With so many possibilities of getting fit are out there, you may be wondering if weight training is the right choice for you. You may also be wondering if it’s good for you and if it can help you reach your fitness goals. Some may be wondering exactly what weightlifting is, and if you have to have the goals of a bodybuilder to reap the benefits. So, let’s dig into these questions together and help you understand what weight training is, what the benefits of weight training are, and the impact that strength training can have on weight loss.
What is Weight Training?
If you thought that weigh training was just for men or those seeking a large, muscular physique, think again! So, let’s talk about what weight training is. Weight training, or strength training, is a type of workout that uses resistance to push against muscles through contractions. One can strength train using machines, barbells, dumbbells, resistance bands, ropes, suspension training or even body weight. The act of strength training helps to strengthen your muscles, increase muscle mass or tone, decrease fat, and reshape your body.
What are the Benefits of Weight Training?
Strong Bones: Regardless of what your fitness goal is, weight training has many possible benefits. Let’s start with your foundation. One of the best benefits of weight training is its impact on bone density. After about the age of 30, our bone density begins to naturally decrease each year. The less bone density you have the more prone you are to osteoporosis, and the more vulnerable you are to breaks and fractures. Adding weight training to your routine creates force that helps to strengthen the bones, giving your body a stronger foundation and making you less prone to injury.

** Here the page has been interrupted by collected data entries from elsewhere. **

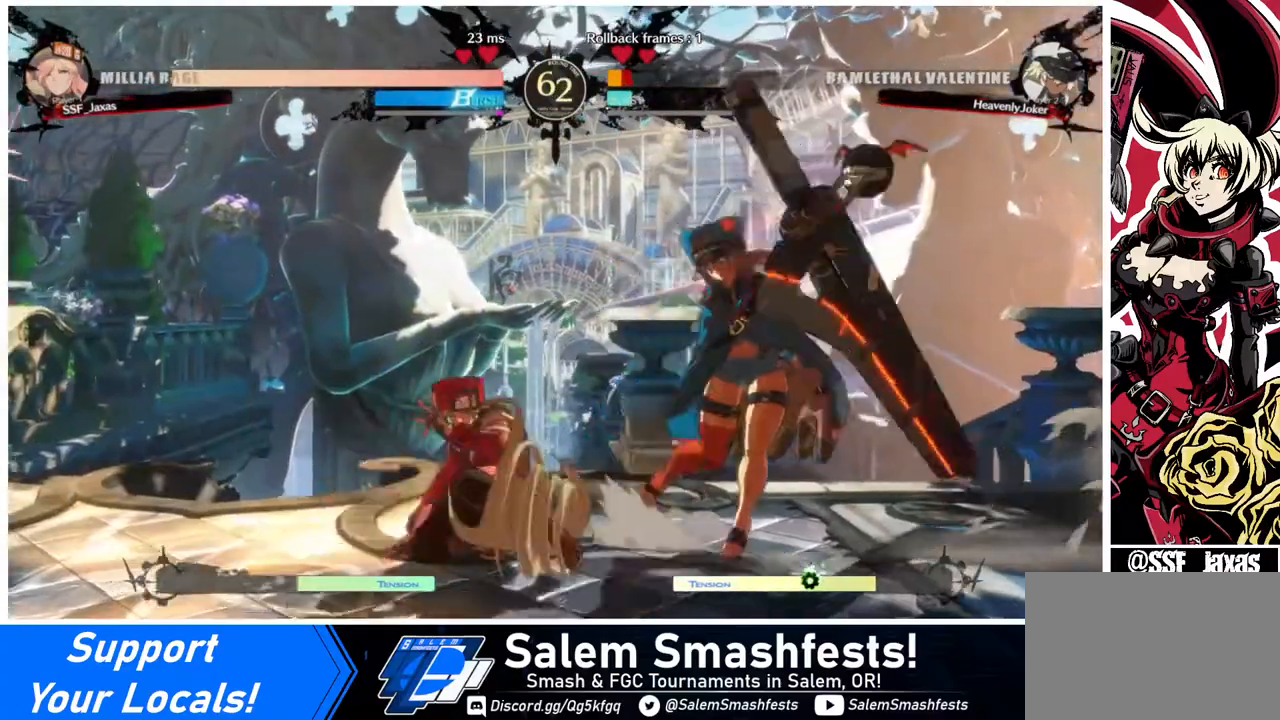
{"buttons": ["DPAD_RIGHT"], "events": [[40, "DPAD_DOWN", "up"], [200, "DPAD_DOWN", "down"], [240, "DPAD_RIGHT", "down"], [280, "DPAD_DOWN", "up"], [320, "TRIANGLE", "down"], [400, "TRIANGLE", "up"]]}
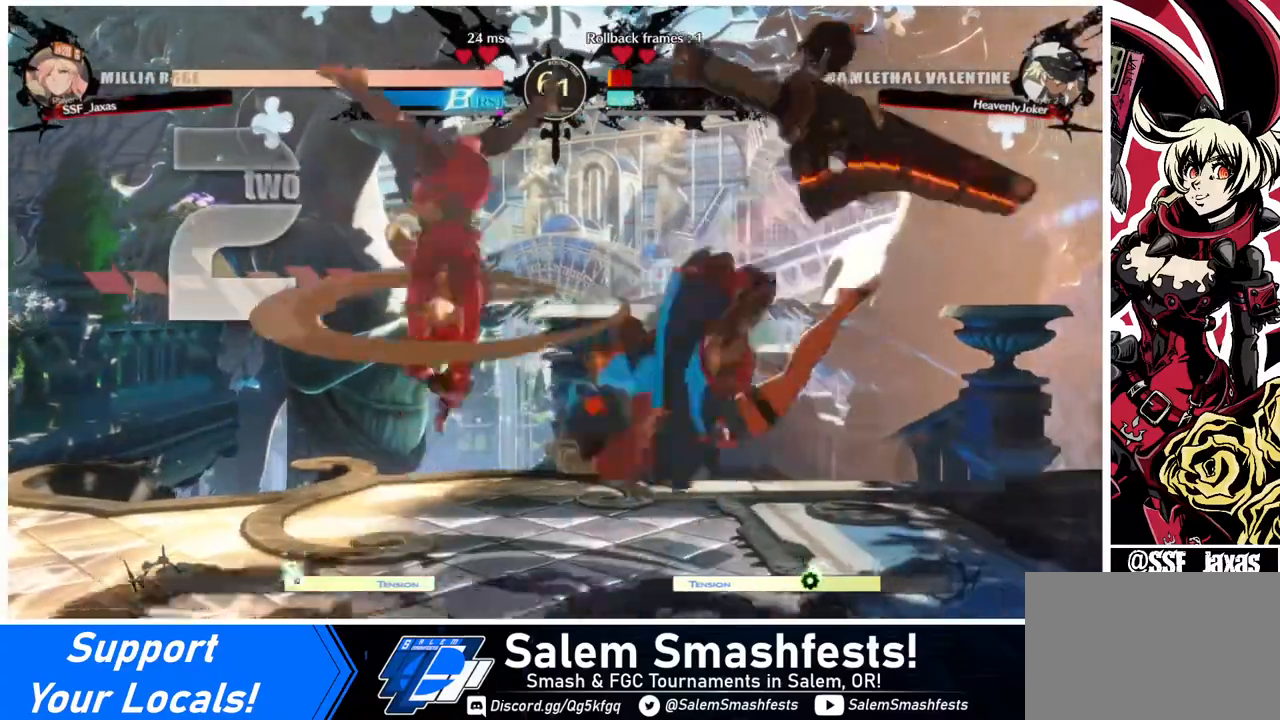
{"buttons": [], "events": [[120, "DPAD_RIGHT", "up"]]}
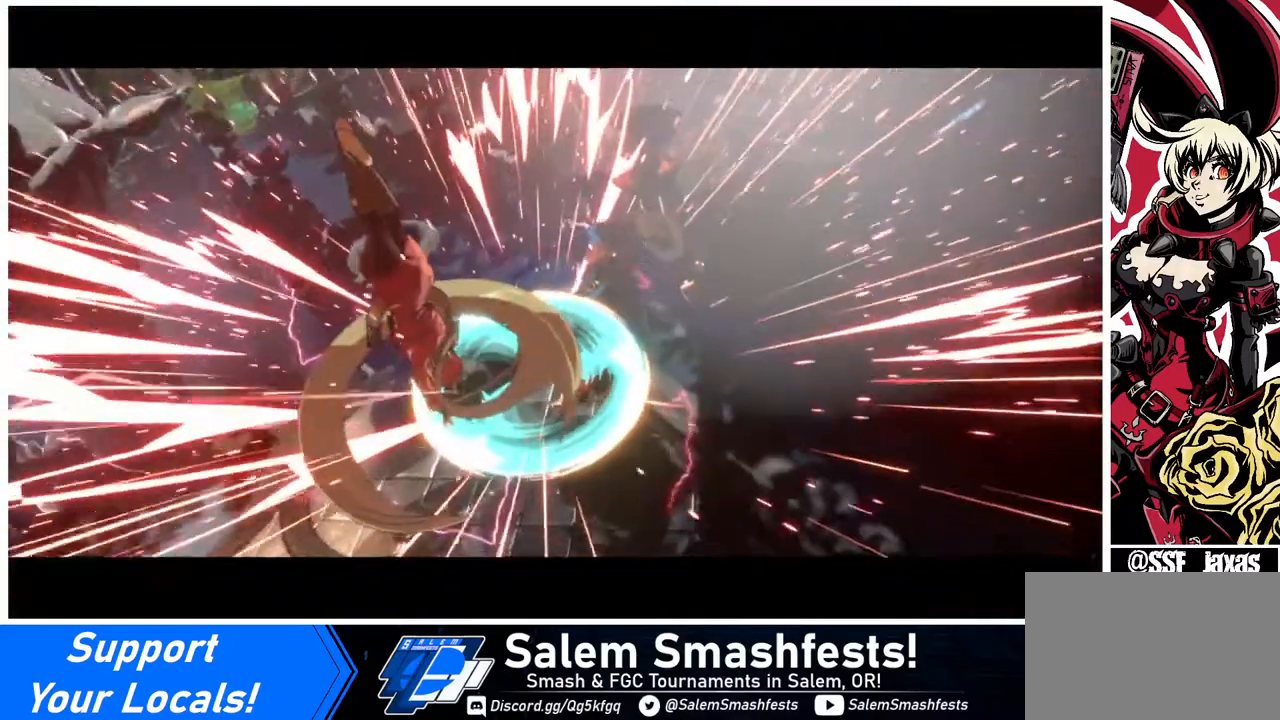
{"buttons": [], "events": []}
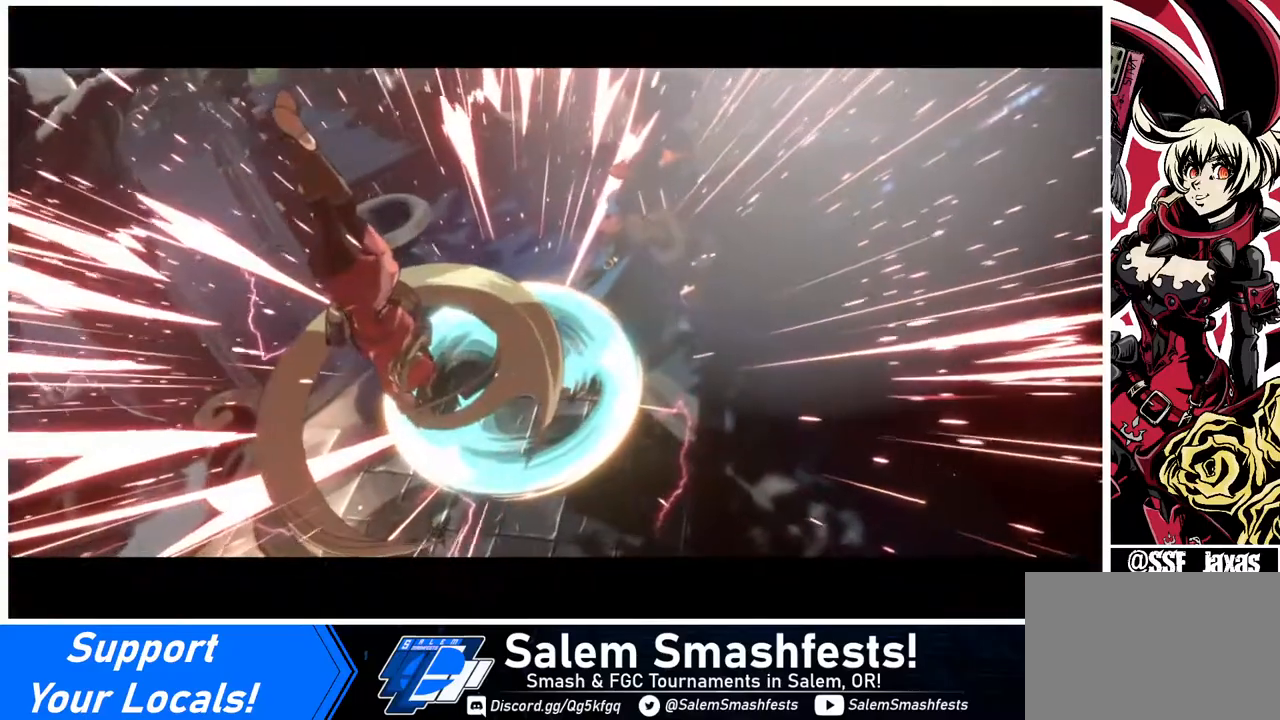
{"buttons": [], "events": []}
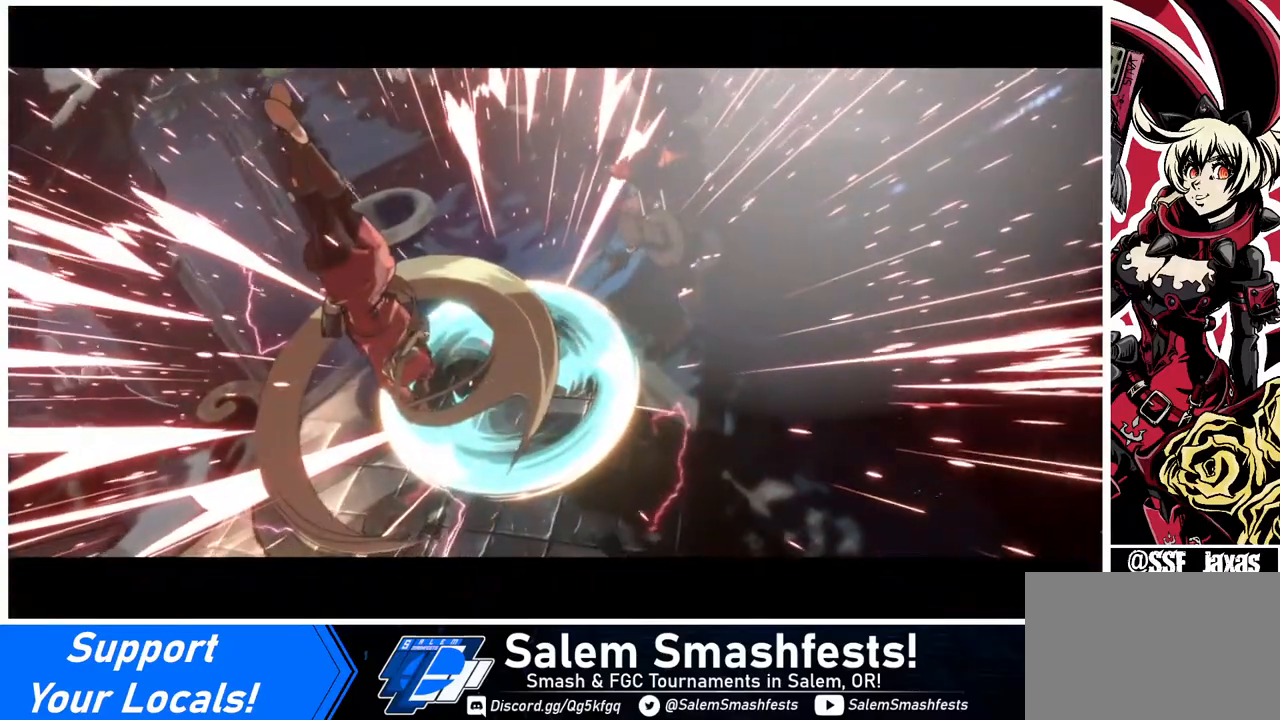
{"buttons": ["CIRCLE"], "events": [[80, "CIRCLE", "down"]]}
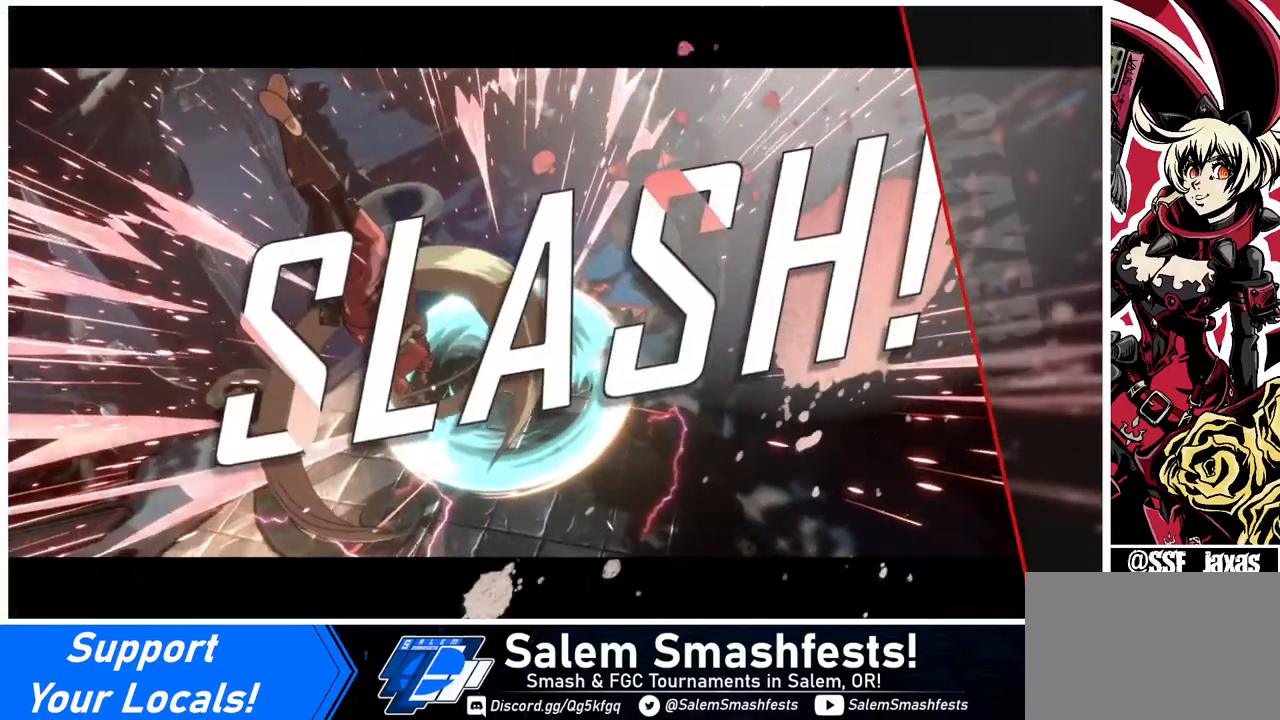
{"buttons": ["CIRCLE"], "events": []}
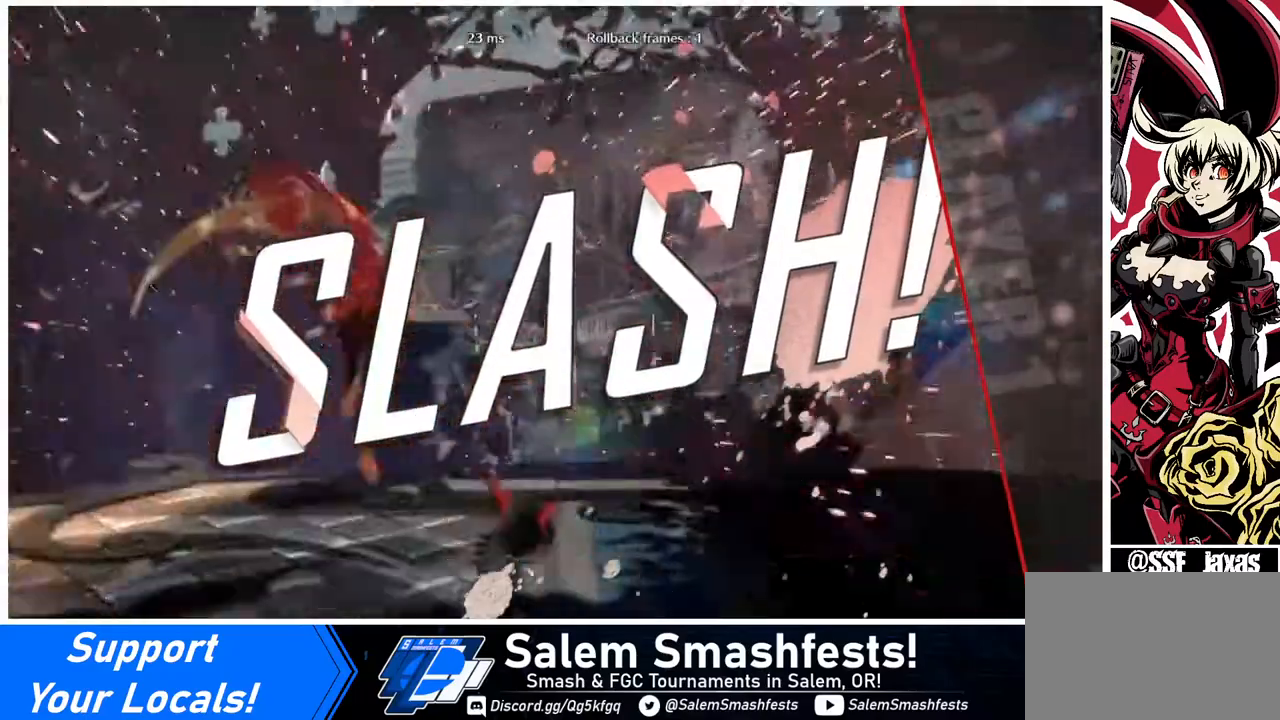
{"buttons": ["CROSS"], "events": [[320, "CIRCLE", "up"], [520, "CROSS", "down"]]}
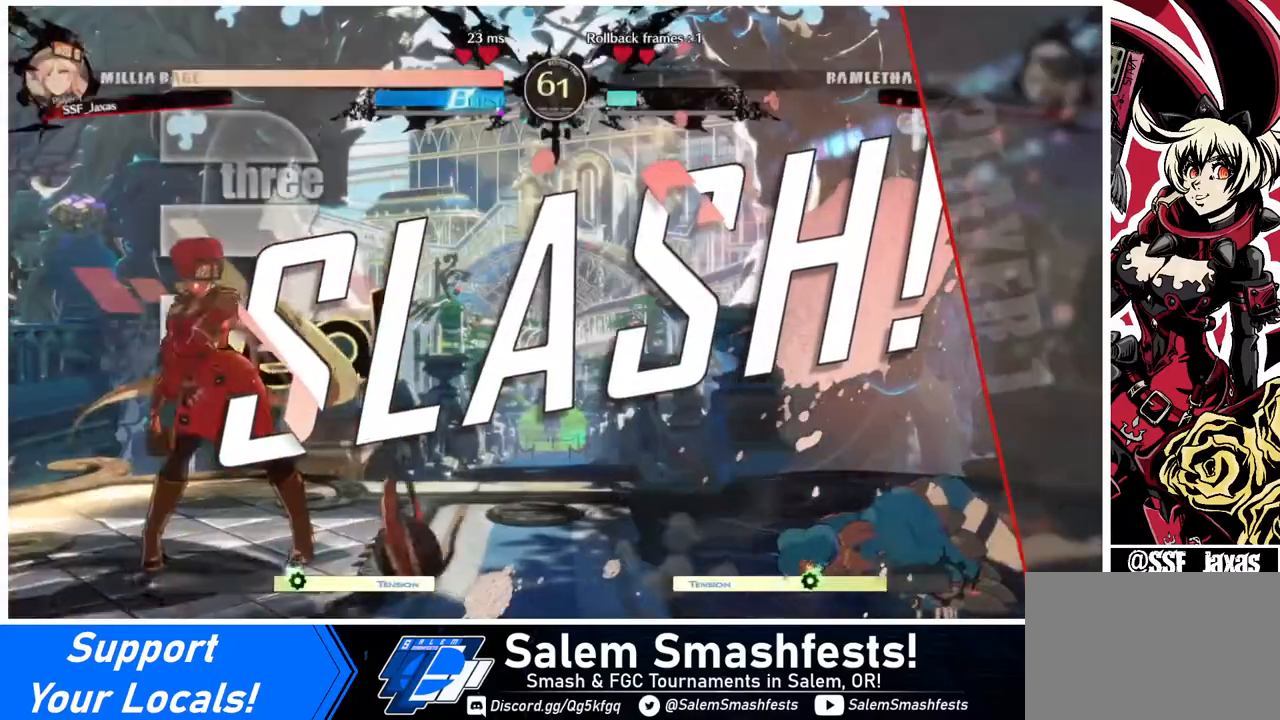
{"buttons": [], "events": [[200, "CROSS", "up"]]}
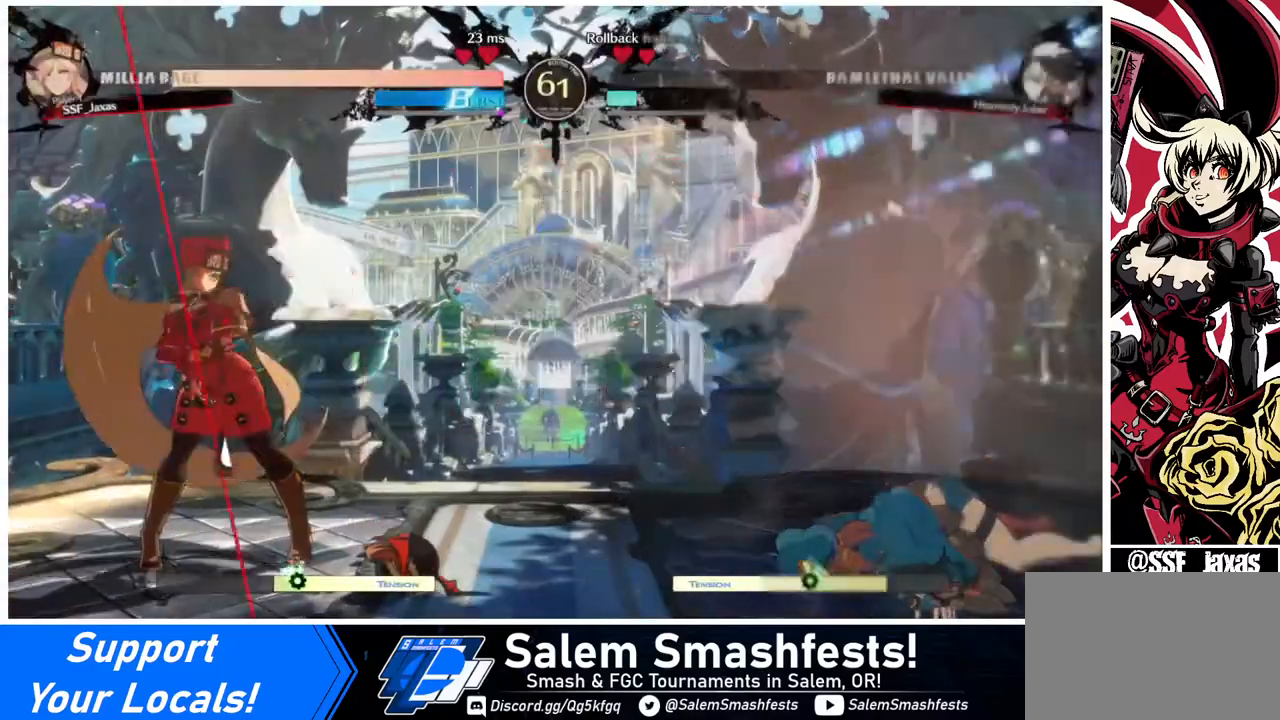
{"buttons": [], "events": []}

Faster Metabolism: If you’re turning to weightlifting as a weight loss program, you’ll likely be very happy with the results! Since muscle is active fiber, versus fat, which is not, the more muscle you add to your frame the more calories your body will burn, even without activity. Strength training also benefits weight loss by continuing to burn calories even after you’ve stopped working out. While cardio workouts may burn 400-600 calories in a session, within minutes of completing your workout the calorie burn has stopped. Weight training continues to burn calories hours after your workout to fuel your fat loss and boost your metabolism
Less Abdominal Fat: Another benefit of strength training for weight loss is that it decreases abdominal fat, especially in women. As mentioned above, adding weight training to your routine increases muscle mass, burns calories even after your workout is complete, and raises the metabolism. All three of these benefits align to attack the visceral fat (a.k.a. belly fat), reducing the size of your waist and creating a tighter more toned tummy.
Controlled Blood Sugar Levels: Another reason why weight training is good for you is that it helps to control blood sugar levels. Adding strength training to your weight loss program improves your muscles’ ability to grab onto glucose in the blood stream and decreases sugar levels. Meaning that weight training is a total must for anyone with diabetes or insulin issues.
Slows Down the Aging Process: If you’re like me, you may be doing everything in your power to try to slow down the aging process, and with weight training, you can! Weight training can help increase flexibility, improve movement, increase walking speed, and increase reaction speed. Basically, strength training is the fountain of youth for those wanting to look and feel young for as long as possible.
Helps with Hypertension: If you struggle with high blood pressure, then you definitely want to add strength training to your weight loss program. In fact, adding weight training to your routine just once or twice a week can significantly reduce systolic blood pressure readings and reduced diastolic blood pressure.
Helps with Pain Management: If you suffer from arthritis, low back pain or even fibromyalgia, weight training can help ease your pain and discomfort. Weight training can also improve mobility for those with these conditions better than aerobic exercise, making some routine movements less difficult.
Improves Your Mental Health: Adding resistance training to your routine can not only make you look better; it can make you feel better too. Weight training has been shown to significantly improve cognitive abilities in people of all ages. The body composition changes that result from weight training have also been shown to boost self-esteem in both younger and older adults, and the added strength benefits have been shown to increase positive outlook in those with diseases such as cancer. For those who regularly suffer from depression or anxiety, adding weight training to your routine even twice a week has been proven to have a major impact on one’s overall outlook, as well as a reduction in stress and anxiety.
It’s Fun: If you absolutely dread putting in 45 minutes on the treadmill or elliptical, but want to see results from your fitness routine, then add in some weightlifting! Being able to mix up the movements, the reps, the sets, and the equipment will help keep you from getting bored and losing interest. You can even fold strength training in with your cardio routine and do some circuit training for a full-body, fat-burning effect. I personally love to do this type of training when I am short on time.
So, if you’re still asking yourself if weight training is right for you, regardless of what your goals are, the answer should be yes! Weightlifting not only improves the way you look by reducing body fat and literally reshaping your body, it also makes you feel better and helps keep you young!